Jason, of the 4 options you list, only #4 makes any sense. Moving will just consume time for you that would be better spent getting out there and meeting people. Get involved in anything local: church, habitat for humanity, volunteer organizations, anything that puts you in a group of people. Sooner or later you'll meet some friends. This will be a process you have to go through anywhere you live as a single person.

It does sound like you are unhappy in your current town. Buying a house would just compound things. Your job is "easy" but does it make you feel alive? Does it excite you? Do you wish you could keep working instead of going home each day? These are important questions. Not everyone can have that ideal/perfect job but if you are not growing in knowledge of some kind, work will become a chore. I've been there. I might suggest you look at and really assess who you are, what makes you tick, and try to align your job/career and city of choice with who you are. Best of luck.
 
I just moved cities myself. This will be the 3rd time in 5 years, so I'd like to think I've gotten pretty good at it. The key to enjoying any place is determining what makes YOU happy and meeting the right people. You seem to be striving to find some social connections - so I'm going to assume that's what will help make you happy. You can move to a new town / city, but that won't change the fact that you are struggling to make social connections. Meeting new people comes with a change of lifestyle, not a change of location.

What do I suggest? Do things that are out of your comfort zone and something different every week. Try something new. Join new social groups and meet different people that are doing things that you ENJOY. Eventually one of them (or more) will stick from each new group and you will have more and more to do. Expanding your social circle is a lot like finding jobs, you aren't going to find one sitting on your couch, you need to get out there a NOT connect about 100 times before you get an interview, then you need to do a few interviews until you find a job prospect. Get out there and make connections.

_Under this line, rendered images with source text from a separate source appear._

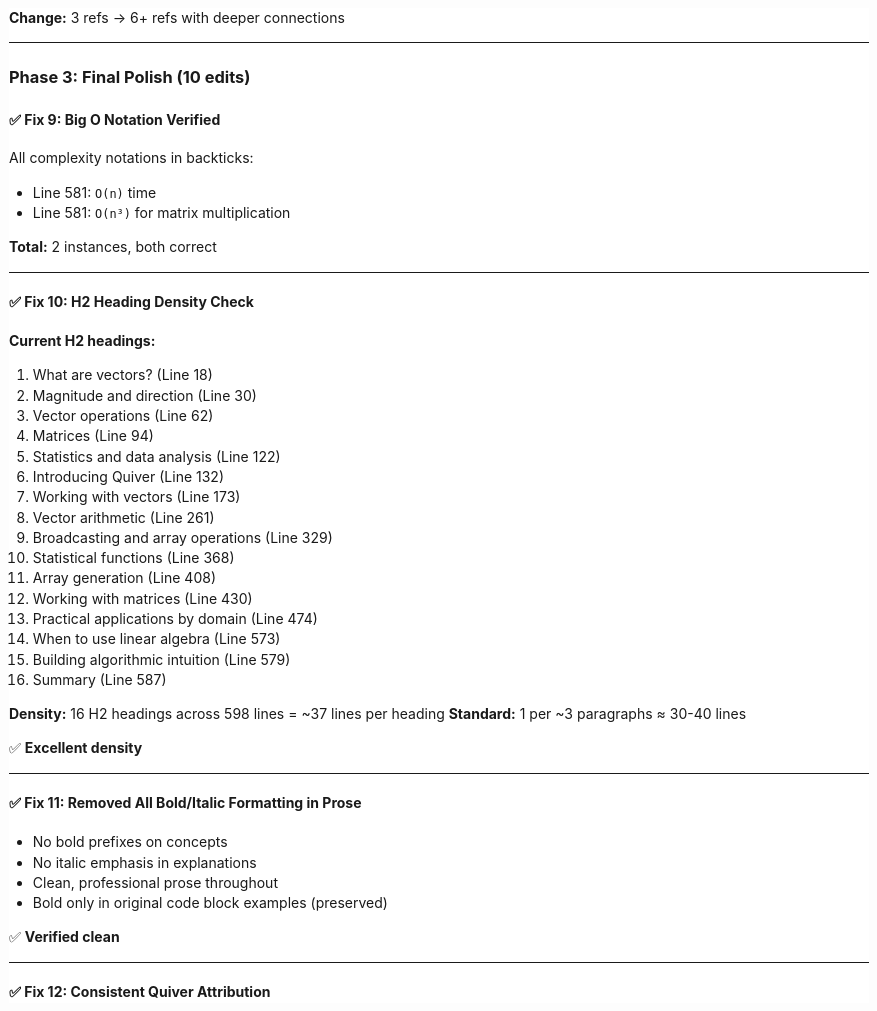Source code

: **Change:** 3 refs → 6+ refs with deeper connections

---

### Phase 3: Final Polish (10 edits)

#### ✅ Fix 9: Big O Notation Verified

All complexity notations in backticks:
- Line 581: `O(n)` time
- Line 581: `O(n³)` for matrix multiplication

**Total:** 2 instances, both correct

---

#### ✅ Fix 10: H2 Heading Density Check

**Current H2 headings:**
1. What are vectors? (Line 18)
2. Magnitude and direction (Line 30)
3. Vector operations (Line 62)
4. Matrices (Line 94)
5. Statistics and data analysis (Line 122)
6. Introducing Quiver (Line 132)
7. Working with vectors (Line 173)
8. Vector arithmetic (Line 261)
9. Broadcasting and array operations (Line 329)
10. Statistical functions (Line 368)
11. Array generation (Line 408)
12. Working with matrices (Line 430)
13. Practical applications by domain (Line 474)
14. When to use linear algebra (Line 573)
15. Building algorithmic intuition (Line 579)
16. Summary (Line 587)

**Density:** 16 H2 headings across 598 lines = ~37 lines per heading
**Standard:** 1 per ~3 paragraphs ≈ 30-40 lines

✅ **Excellent density**

---

#### ✅ Fix 11: Removed All Bold/Italic Formatting in Prose

- No bold prefixes on concepts
- No italic emphasis in explanations
- Clean, professional prose throughout
- Bold only in original code block examples (preserved)

✅ **Verified clean**

---

#### ✅ Fix 12: Consistent Quiver Attribution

As far as buying a home... I wouldn't. You aren't changing anything by doing this except making yourself feel like you are more 'progressed' in life. Take the money you were going to use for a downpayment, research some low index cost mutual funds and throw it in there. Then if you want to move down the road, you can do it!

You don't have to make the same life decisions as everyone else to be 'further along' in life. Do it your own way and blaze your own trail. You can still be successful AND different.

-G
 
I have moved quite frequently say every 3-4 years and feel your situation. It's right any place is only as good as the people are, if you have the "5 people" in your life where ever you are life will be much better and you will be happy. But, it is just not that easy and as I moved for jobs all around I miss some old friends when I move and never found someone like that in the new place. It is on us to make those 5 people no one is helping there sadly. Having said that it all depends on who we bump into, may be you will meet someone who will introduce you to their beautiful network and there you go life is never the same. Just don't give up and do something you will regret later. Cheers!
 
who are the 5 people ?

"If you want to acquire a knowledge or skill, read a book and practice the skill".